[Opening Records provided section]

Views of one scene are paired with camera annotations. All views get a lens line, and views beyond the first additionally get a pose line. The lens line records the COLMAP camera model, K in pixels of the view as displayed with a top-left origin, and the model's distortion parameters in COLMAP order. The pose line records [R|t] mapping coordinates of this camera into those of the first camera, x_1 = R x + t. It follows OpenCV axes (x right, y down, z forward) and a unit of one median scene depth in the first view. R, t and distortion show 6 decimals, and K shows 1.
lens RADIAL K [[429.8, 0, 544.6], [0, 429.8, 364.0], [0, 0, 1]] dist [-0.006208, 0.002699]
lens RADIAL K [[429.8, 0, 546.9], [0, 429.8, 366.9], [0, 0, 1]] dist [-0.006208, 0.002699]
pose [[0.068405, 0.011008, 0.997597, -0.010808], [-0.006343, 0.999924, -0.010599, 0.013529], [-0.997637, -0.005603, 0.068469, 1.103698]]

[Closing Records provided section]
[Opening Records provided section]

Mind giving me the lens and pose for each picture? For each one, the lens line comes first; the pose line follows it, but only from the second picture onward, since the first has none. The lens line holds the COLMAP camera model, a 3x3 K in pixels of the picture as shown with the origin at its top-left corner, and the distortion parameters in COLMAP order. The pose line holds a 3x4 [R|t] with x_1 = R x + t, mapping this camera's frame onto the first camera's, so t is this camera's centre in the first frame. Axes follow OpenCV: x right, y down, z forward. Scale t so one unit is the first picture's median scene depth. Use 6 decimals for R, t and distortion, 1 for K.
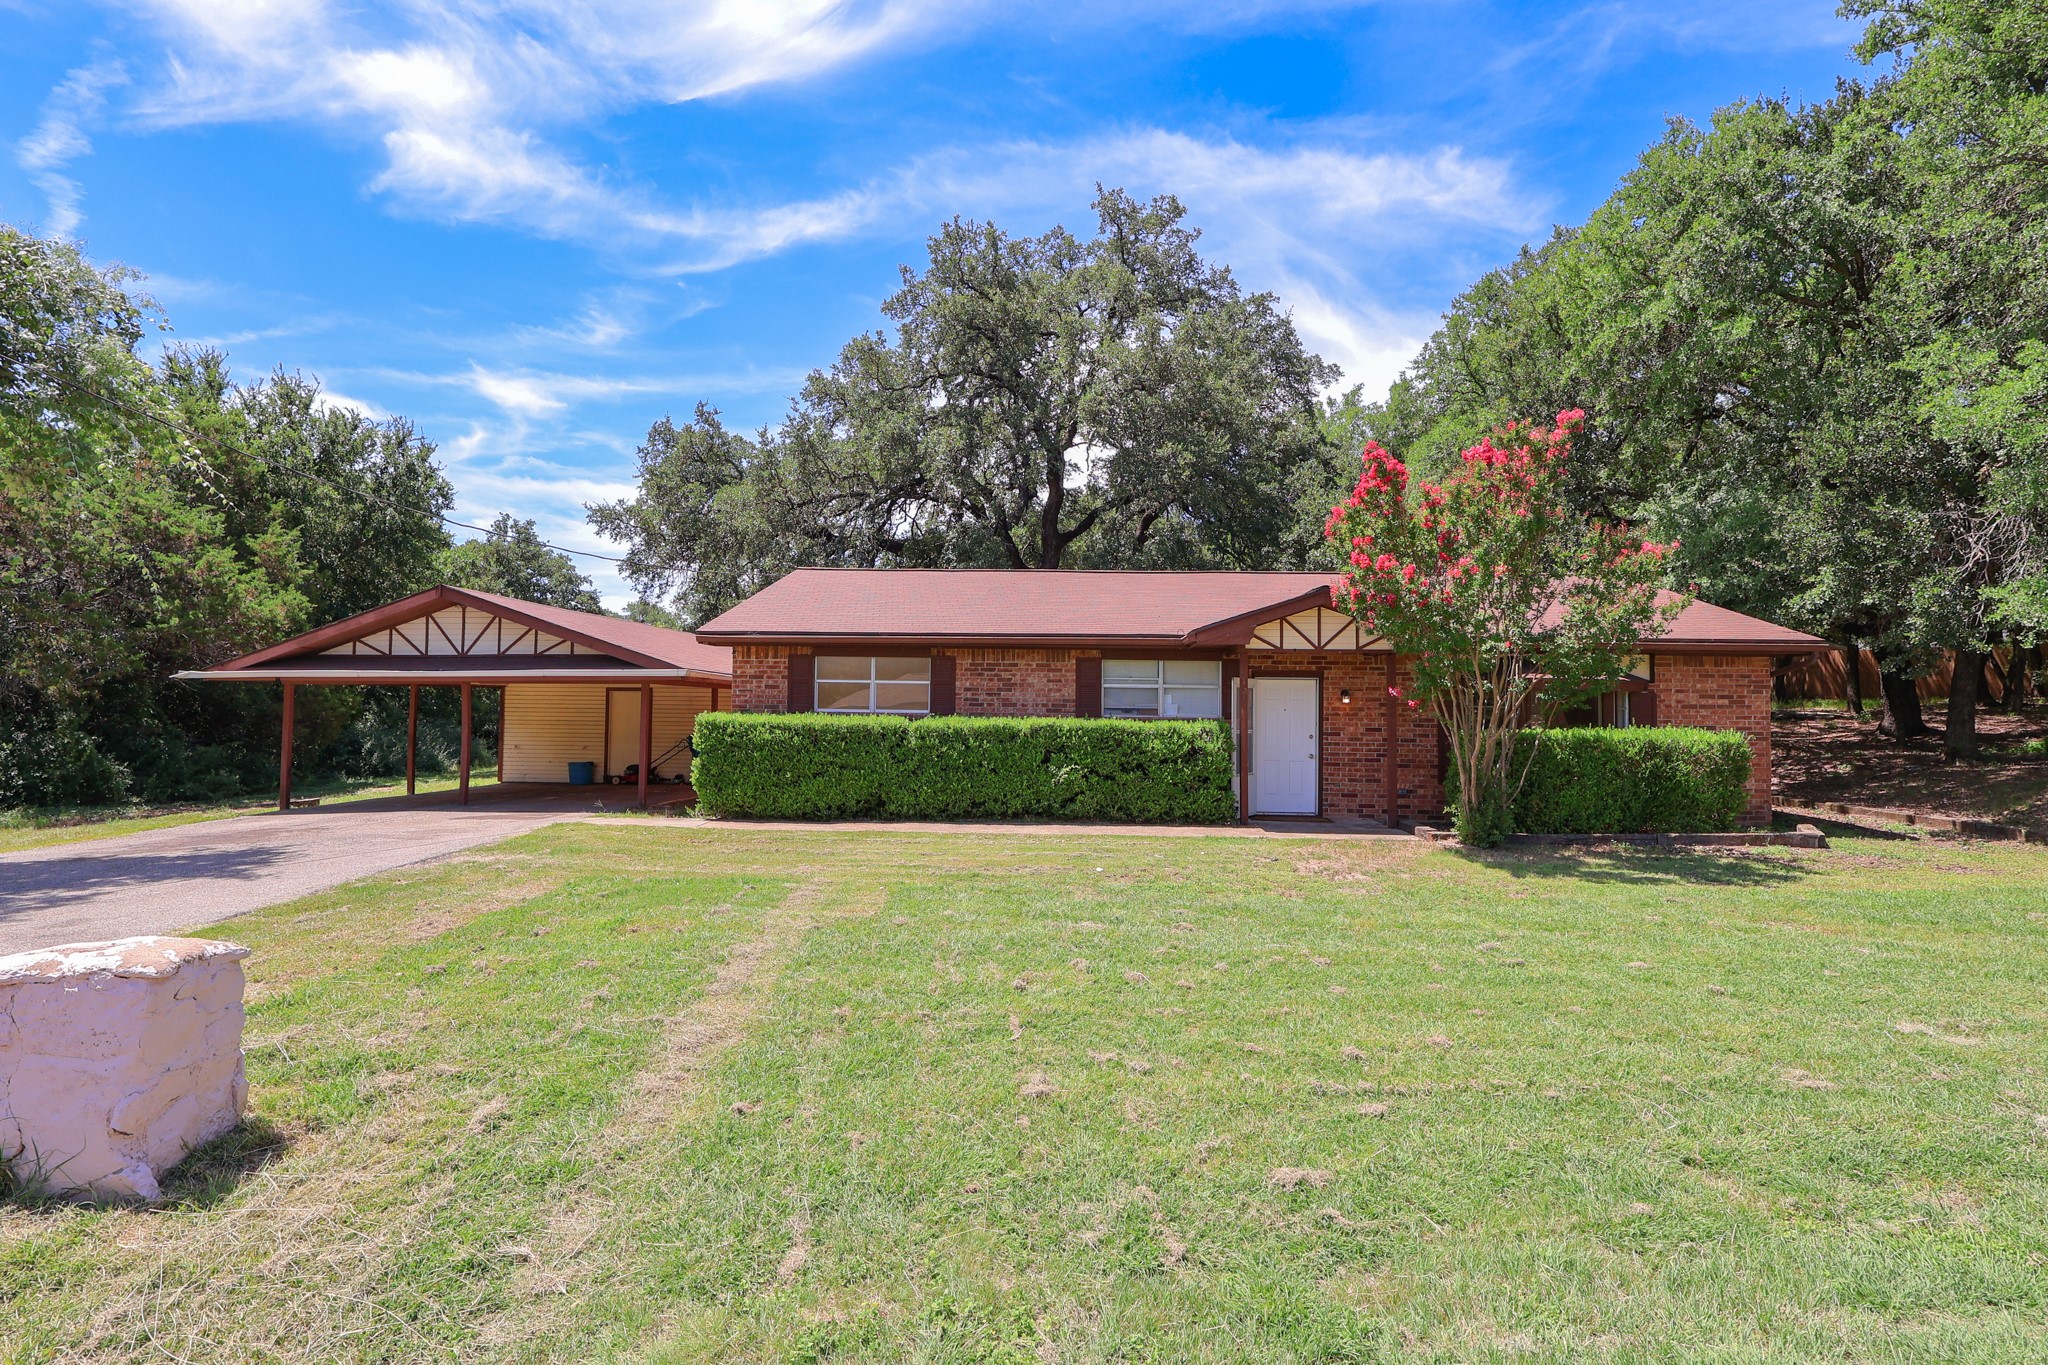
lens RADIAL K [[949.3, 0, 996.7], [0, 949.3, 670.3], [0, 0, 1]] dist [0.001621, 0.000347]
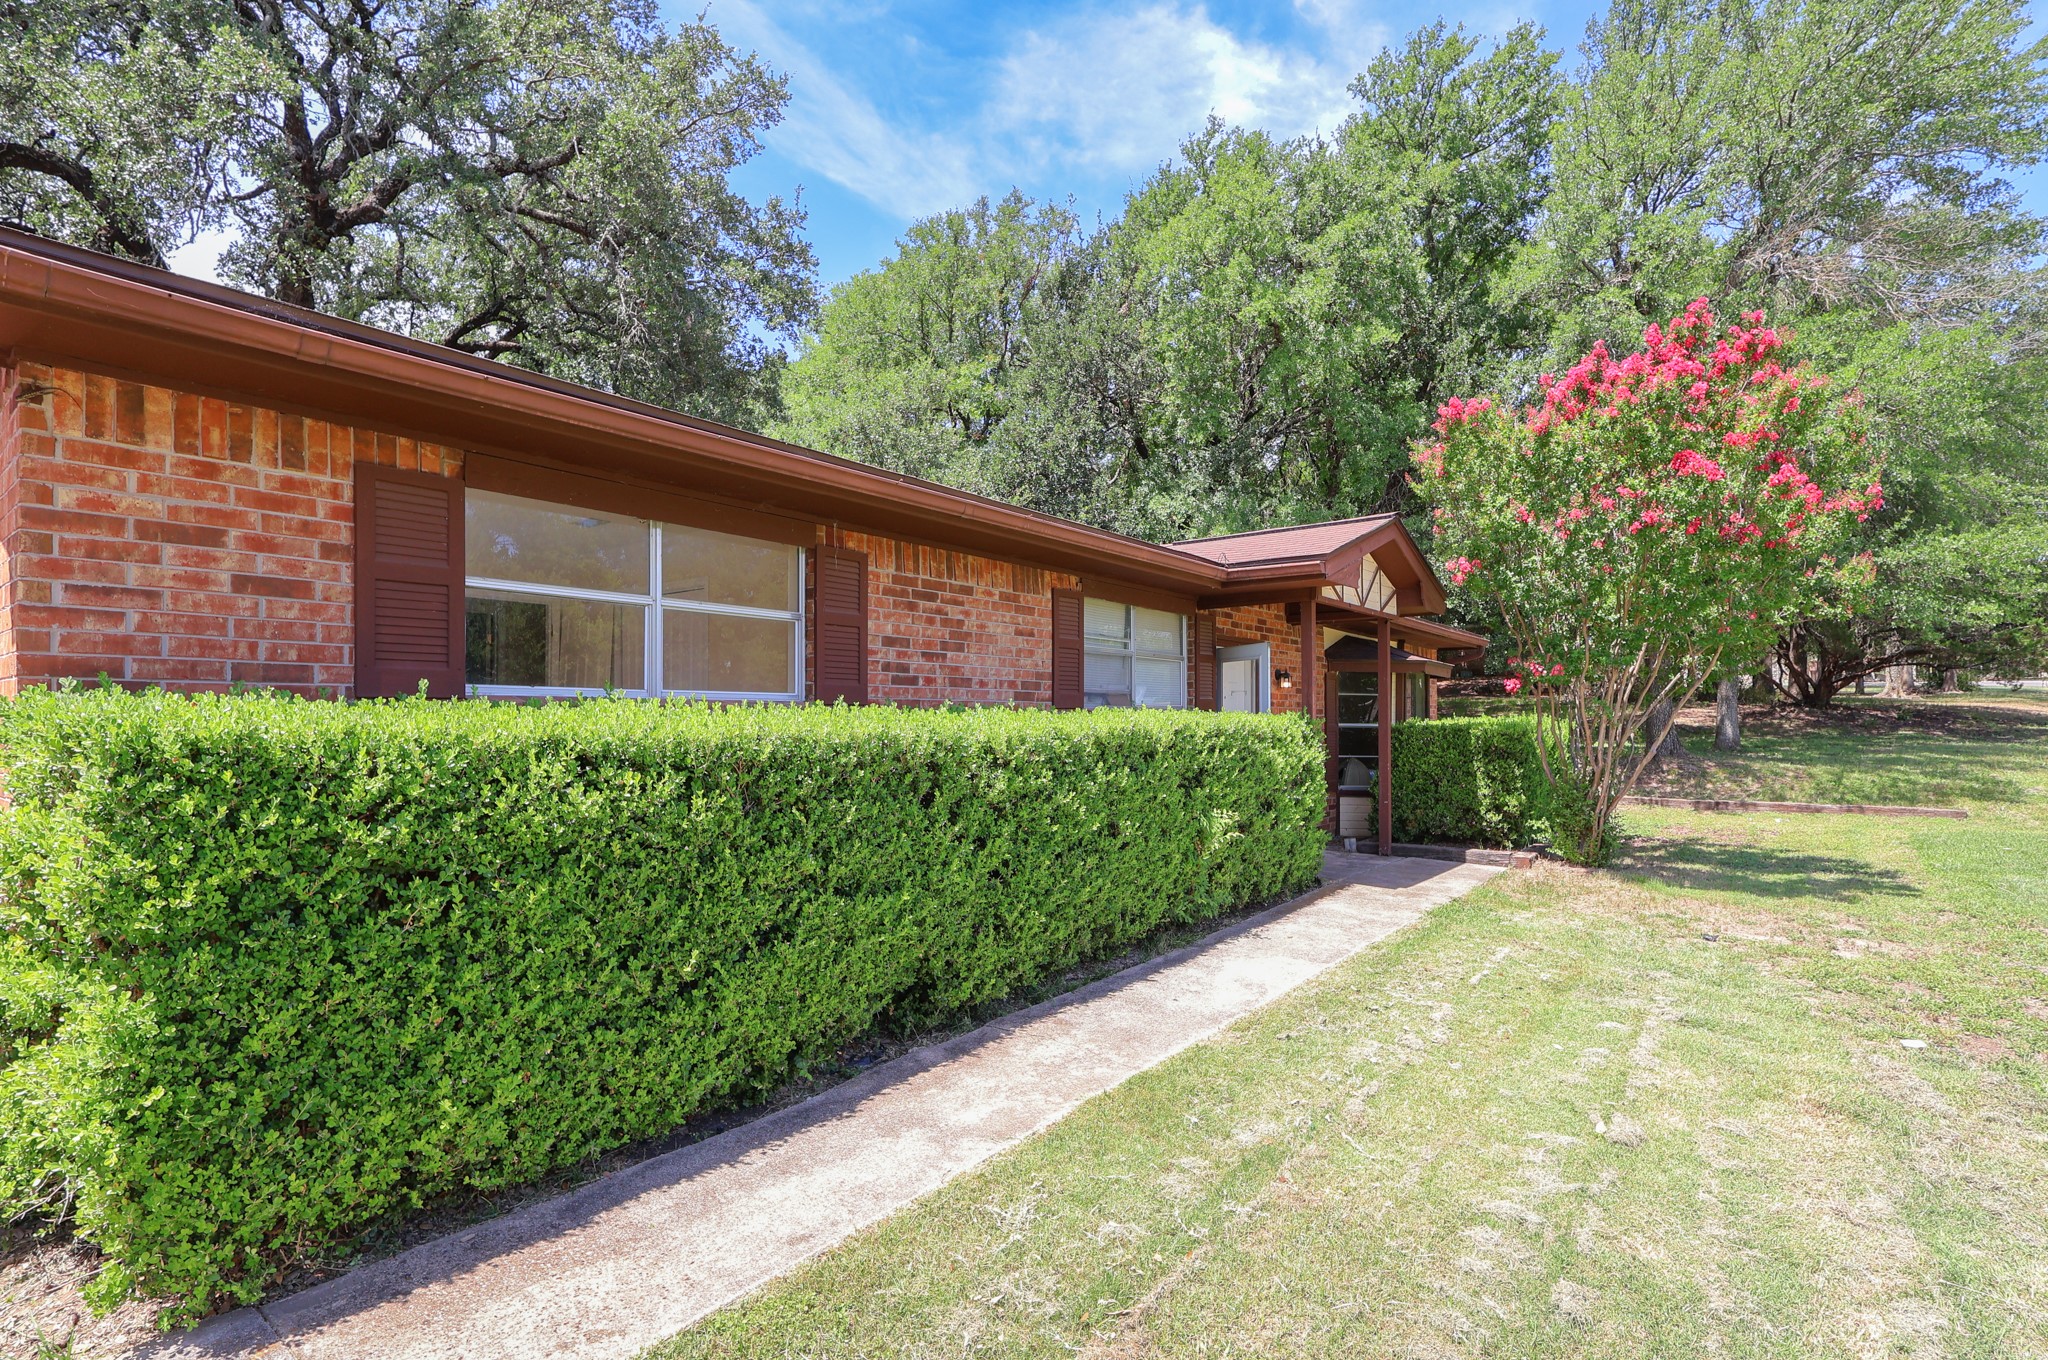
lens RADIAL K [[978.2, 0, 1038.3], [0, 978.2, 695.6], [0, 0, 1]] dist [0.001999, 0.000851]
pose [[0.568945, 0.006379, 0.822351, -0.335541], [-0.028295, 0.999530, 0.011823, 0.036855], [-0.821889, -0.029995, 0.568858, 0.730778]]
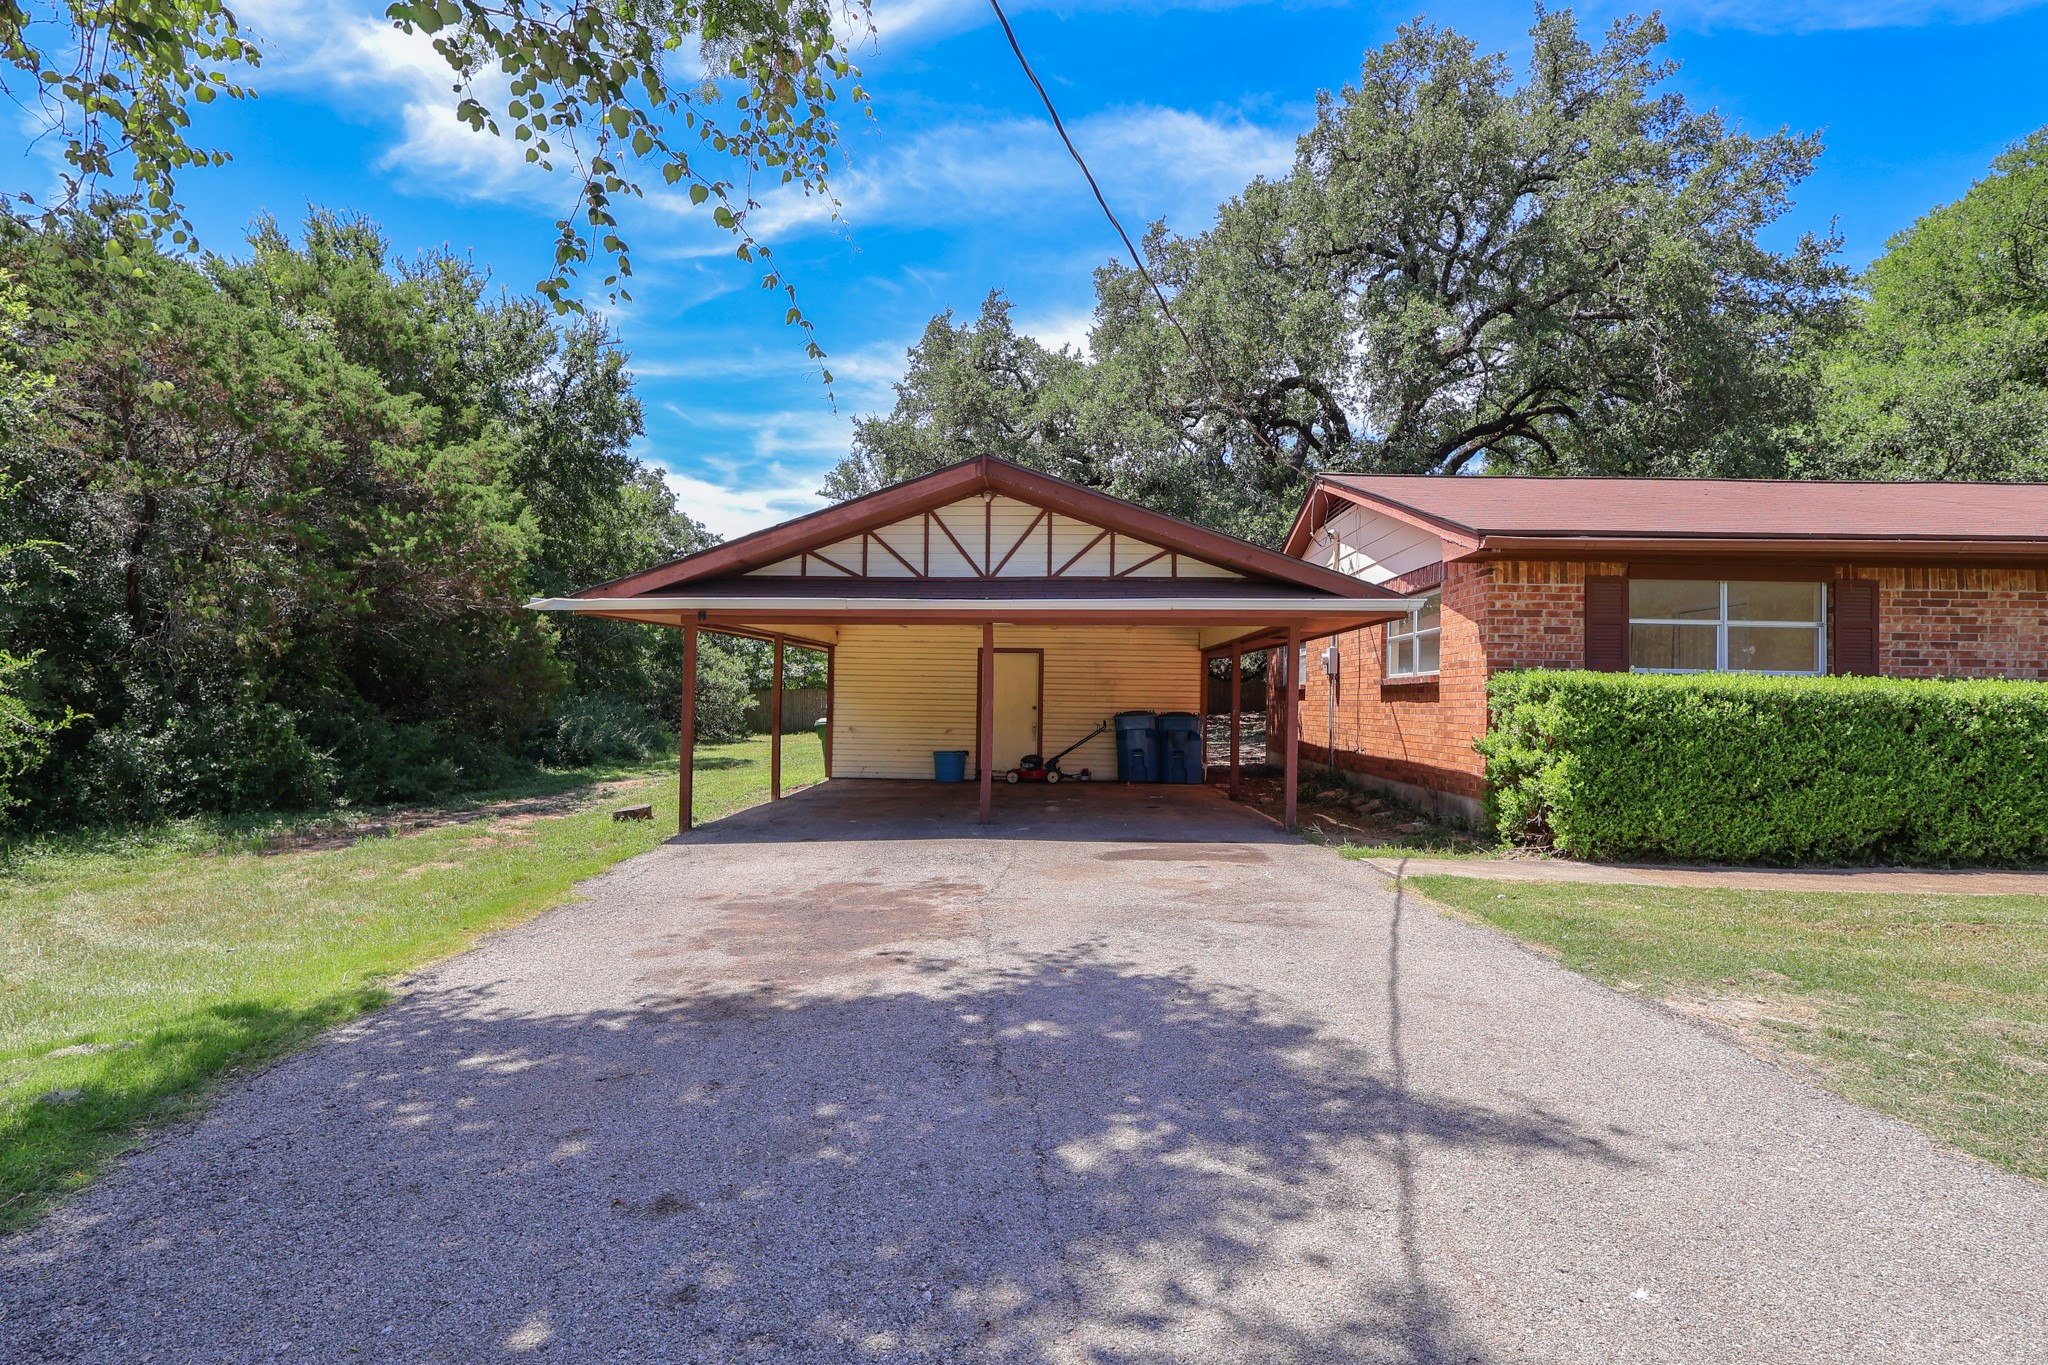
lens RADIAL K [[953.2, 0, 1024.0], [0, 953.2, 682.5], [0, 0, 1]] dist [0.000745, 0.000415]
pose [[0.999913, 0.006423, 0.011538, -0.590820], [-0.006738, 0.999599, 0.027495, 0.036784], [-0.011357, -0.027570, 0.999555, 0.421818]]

[Closing Records provided section]

- **Prompt**
Reproduce word for word the data starting at the line containing "Views of one" and ending at the line containing "364.0], [0, 0, 1]] dist [-0.006208, 0.002699]", both of those lines included.

- **Response to this task**
Views of one scene are paired with camera annotations. All views get a lens line, and views beyond the first additionally get a pose line. The lens line records the COLMAP camera model, K in pixels of the view as displayed with a top-left origin, and the model's distortion parameters in COLMAP order. The pose line records [R|t] mapping coordinates of this camera into those of the first camera, x_1 = R x + t. It follows OpenCV axes (x right, y down, z forward) and a unit of one median scene depth in the first view. R, t and distortion show 6 decimals, and K shows 1.
lens RADIAL K [[429.8, 0, 544.6], [0, 429.8, 364.0], [0, 0, 1]] dist [-0.006208, 0.002699]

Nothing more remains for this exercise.